(Kapiti News 4 September)
Whareroa Guardians had extra cause for celebration during a planting session on Sunday.
The excitement started during the week when the Whareroa Guardians Community Trust won the supreme award at the Wellington Airport Regional Community Awards.
The main event during the planting session was the unveiling of a plaque to commemorate a Rotary Peace, Remembrance and Community Forest.
A total of 76,000 native plants were planted by Groundtruth staff and Whareroa Guardians volunteers in 2021-23 as part of the Rotary Forests of Peace, Remembrance and Community programme — a national initiative to commemorate 100 years of Rotary in New Zealand.
It all stemmed from the Government’s goal to plant one billion trees in New Zealand by 2028.
Rotary New Zealand successfully applied for funding via Te Uru Rākau — New Zealand Forest Service.

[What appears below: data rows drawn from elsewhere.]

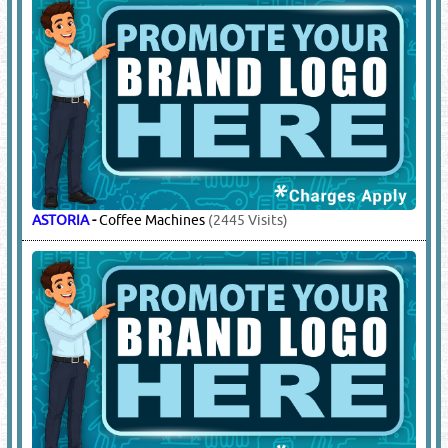
ASTORIA
-
Coffee Machines
(2445 Visits)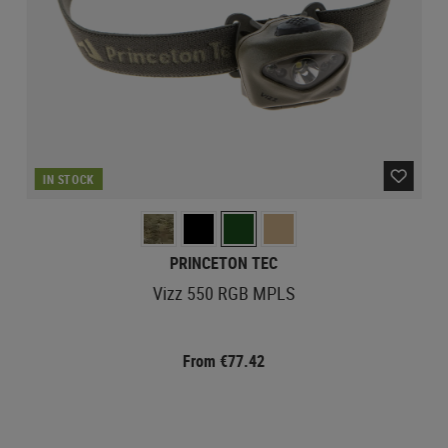
IN STOCK
PRINCETON TEC
Vizz 550 RGB MPLS
From €77.42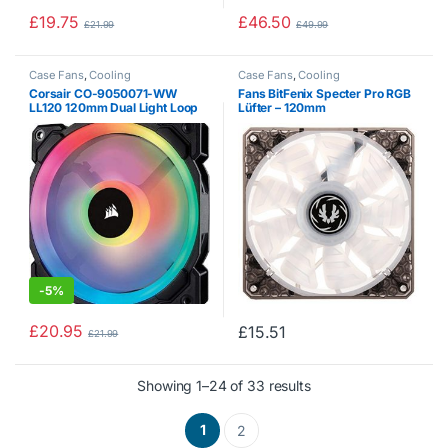
£
19.75
£
46.50
£
21.99
£
49.99
Case Fans
,
Cooling
Case Fans
,
Cooling
Corsair CO-9050071-WW
Fans BitFenix ​​Specter Pro RGB
LL120 120mm Dual Light Loop
Lüfter – 120mm
RGB LED PWM Fan – Black
-
5%
£
20.95
£
15.51
£
21.99
Showing 1–24 of 33 results
1
2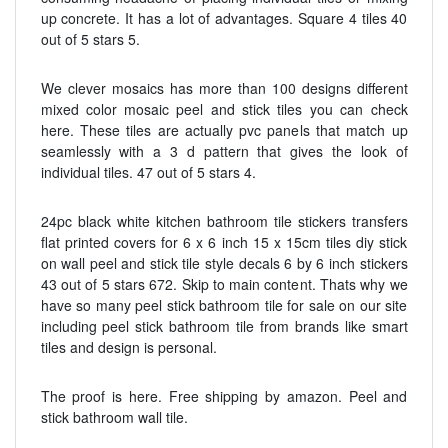
up concrete. It has a lot of advantages. Square 4 tiles 40
out of 5 stars 5.
We clever mosaics has more than 100 designs different
mixed color mosaic peel and stick tiles you can check
here. These tiles are actually pvc panels that match up
seamlessly with a 3 d pattern that gives the look of
individual tiles. 47 out of 5 stars 4.
24pc black white kitchen bathroom tile stickers transfers
flat printed covers for 6 x 6 inch 15 x 15cm tiles diy stick
on wall peel and stick tile style decals 6 by 6 inch stickers
43 out of 5 stars 672. Skip to main content. Thats why we
have so many peel stick bathroom tile for sale on our site
including peel stick bathroom tile from brands like smart
tiles and design is personal.
The proof is here. Free shipping by amazon. Peel and
stick bathroom wall tile.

The funding was given to Kāpiti Rotary which enabled Groundtruth and the Whareroa Guardians to get stuck into some major planting.
Some of the species included mānuka, kānuka, lemonwood, five fingers and flax.

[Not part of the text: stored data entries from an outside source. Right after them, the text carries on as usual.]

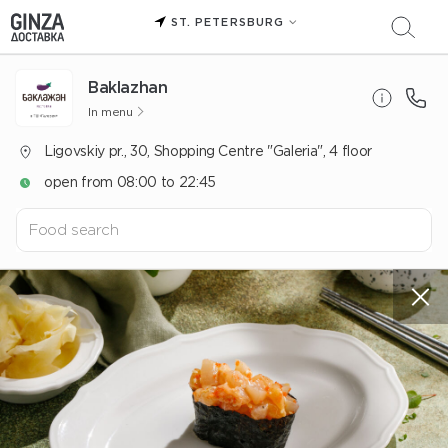
ST. PETERSBURG
Baklazhan
In menu
Ligovskiy pr., 30, Shopping Centre "Galeria", 4 floor
open from 08:00 to 22:45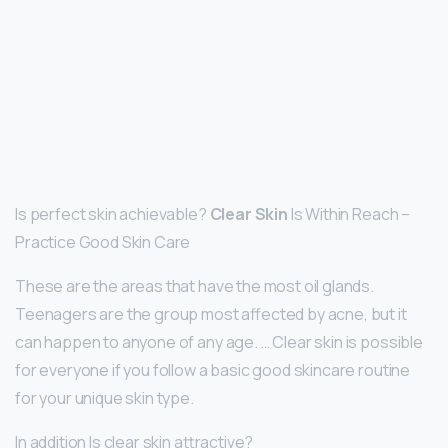
Is perfect skin achievable?
Clear Skin
Is Within Reach –
Practice Good Skin Care
These are the areas that have the most oil glands.
Teenagers are the group most affected by acne, but it
can happen to anyone of any age. … Clear skin is possible
for everyone if you follow a basic good skincare routine
for your unique skin type.
In addition Is clear skin attractive?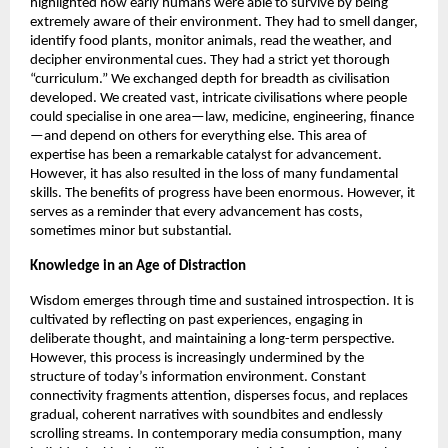
highlighted how early humans were able to survive by being 
extremely aware of their environment. They had to smell danger, 
identify food plants, monitor animals, read the weather, and 
decipher environmental cues. They had a strict yet thorough 
“curriculum.” We exchanged depth for breadth as civilisation 
developed. We created vast, intricate civilisations where people 
could specialise in one area—law, medicine, engineering, finance
—and depend on others for everything else. This area of 
expertise has been a remarkable catalyst for advancement. 
However, it has also resulted in the loss of many fundamental 
skills. The benefits of progress have been enormous. However, it 
serves as a reminder that every advancement has costs, 
sometimes minor but substantial. 
Knowledge in an Age of Distraction 
Wisdom emerges through time and sustained introspection. It is 
cultivated by reflecting on past experiences, engaging in 
deliberate thought, and maintaining a long-term perspective. 
However, this process is increasingly undermined by the 
structure of today’s information environment. Constant 
connectivity fragments attention, disperses focus, and replaces 
gradual, coherent narratives with soundbites and endlessly 
scrolling streams. In contemporary media consumption, many 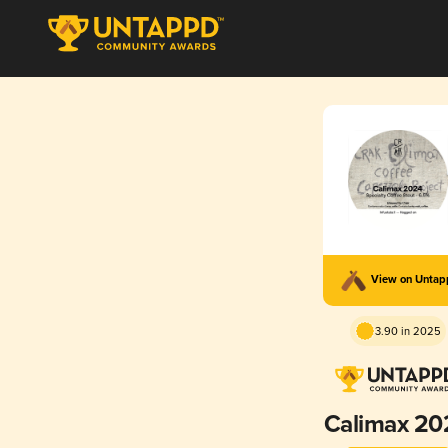
View on Unta
3.90 in 2025
Calimax 20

Kāpiti Rotary president Vic Hewson said planting was a good example of the reach of Rotary.
“I’m really chuffed that our international Rotary has provided money for this, but the most important thing is to have people in our community who have a passion for doing this sort of stuff.
“They are the people who deserve the credit.”

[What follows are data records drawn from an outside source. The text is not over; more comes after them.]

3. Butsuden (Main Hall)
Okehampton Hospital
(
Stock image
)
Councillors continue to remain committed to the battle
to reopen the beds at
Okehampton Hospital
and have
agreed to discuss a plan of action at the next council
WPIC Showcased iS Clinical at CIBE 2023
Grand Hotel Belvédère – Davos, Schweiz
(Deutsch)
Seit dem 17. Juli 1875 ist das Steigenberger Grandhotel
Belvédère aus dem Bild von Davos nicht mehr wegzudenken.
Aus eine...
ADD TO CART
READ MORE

Kāpiti Mayor Janet Holborow thanked Rotary and Whareroa Guardians.
“It has been incredible to see Whareroa Farm change and grow over the years.
“There’s a huge amount of work that goes on here.”
She also acknowledged the efforts of people like Leon Kiel, Jenny Rowan, Carol Reihana, and others “who worked hard to keep it [Whareroa Farm] in community ownership for everyone to enjoy”.
“Without that determination, we wouldn’t have any of this here today.”
Groundtruth’s Peter Handford praised the Guardians, noting their continued work “wasn’t a minor task”.
“They do incredibly well in terms of what they’ve done and achieved.”